You can select date ranges and search for reefs within the platform. The ‘All data’ map view displays coral reefs globally and indicates the numbers of surveys in an area.
You can view individual reef sites if you zoom further. Click on the markers, to view details about the surveys conducted in that area.
The ‘Potential Bleaching’ map view selects those coral reefs globally that present potential bleaching occurring, and they are marked with a red marker. CoralWatch selection criteria is based on surveys that include at least 15 hard corals of which 30% has an average score of <2.1.
Call for data – This is where YOU can help!
Considering the potential higher than average ocean temperatures that 2023/24 may present due to being an El Niño year, there is an increased risk of coral bleaching this year, which have already occurred in the Caribbean. In response, CoralWatch has launched this map to provide better feedback on locations and timing of bleaching events. This tool is critical for conservation, education and management purposes.
CoralWatch plays a crucial role in collecting data on coral health and this is where you can help. This call for data seeks real-time data on coral health to better understand and anticipate on potential bleaching events.
We would like to invite citizen scientists, researchers, and enthusiastic individuals to share their data related on the CoralWatch database. We need to continue to collect data systematically, before, during and after the event.
Your data matters because it can provide early detection, hence proactive conservation efforts, as well as targeted strategies to protect our reefs by providing a contribution to the scientific understanding of coral health.
What to do if you experience bleaching
1. Conduct additional CoralWatch surveys: We encourage you to conduct additional CoralWatch surveys in the affected areas to confirm the occurrence of a potential bleaching event.
2. Spread the word: Inspire others to join in monitoring reefs.
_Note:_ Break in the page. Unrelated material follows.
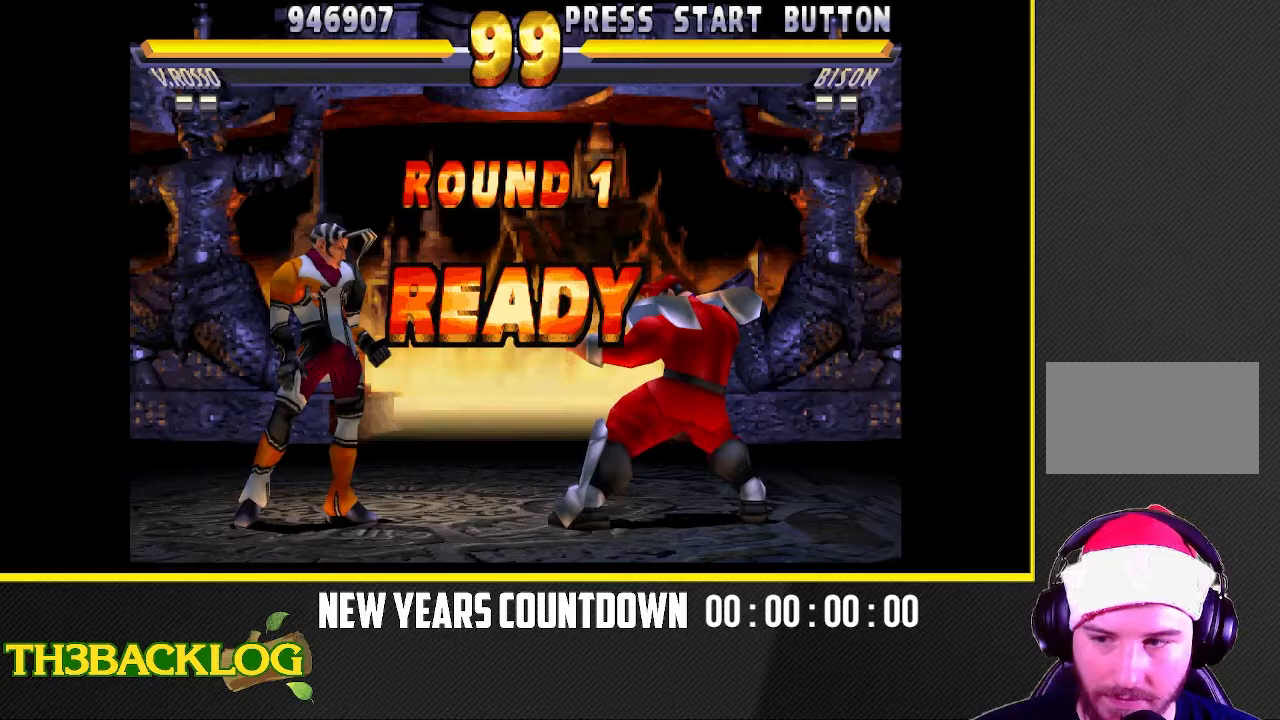
{"buttons": [], "left_stick": "up-right", "events": [[150, "left_stick", "up-right"]]}
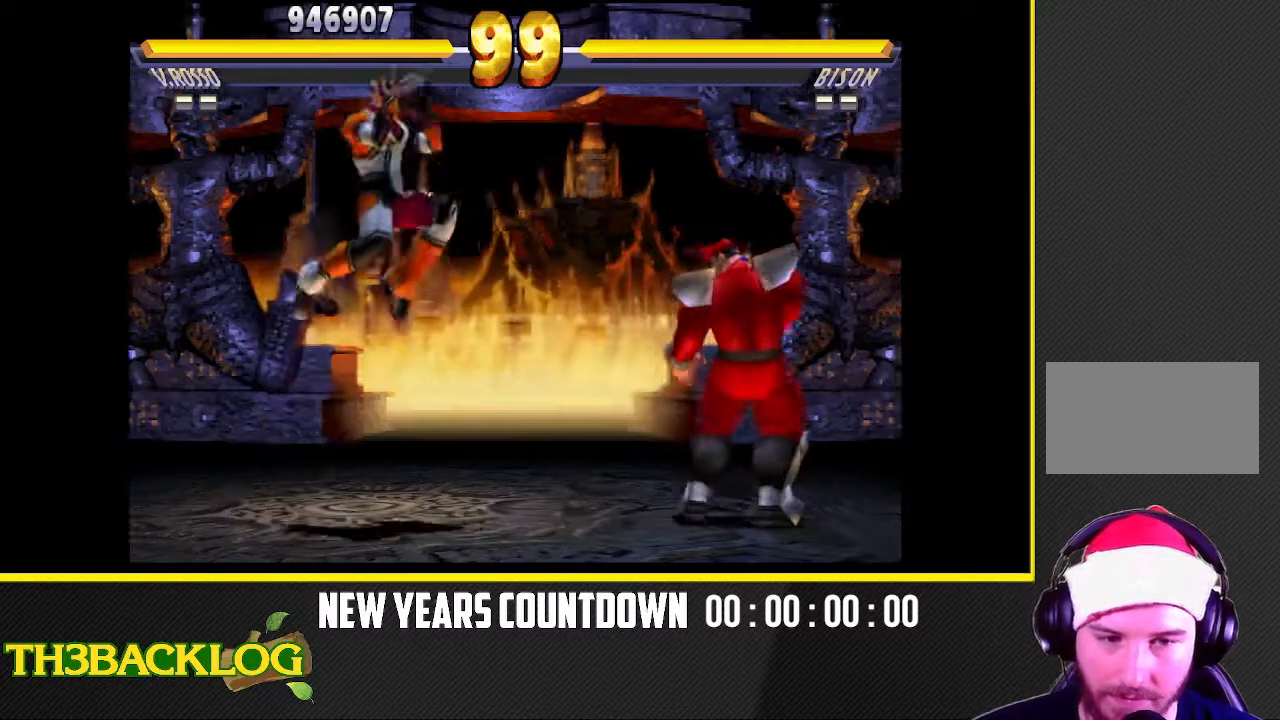
{"buttons": [], "left_stick": "down-right", "events": [[250, "TRIANGLE", "down"], [300, "left_stick", "center"], [383, "TRIANGLE", "up"], [467, "left_stick", "down-right"]]}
Share the alert on social media platforms such as CoralWatch community page on Facebook to encourage a collective effort.
3. Contact your local reef management group: Collaborating with local authorities can aid comprehensive investigation and response.
All data within the CoralWatch database from 80 countries is publicly available. Researchers, educators, conservationists, and individuals can freely download this data for teaching, research, and management purposes.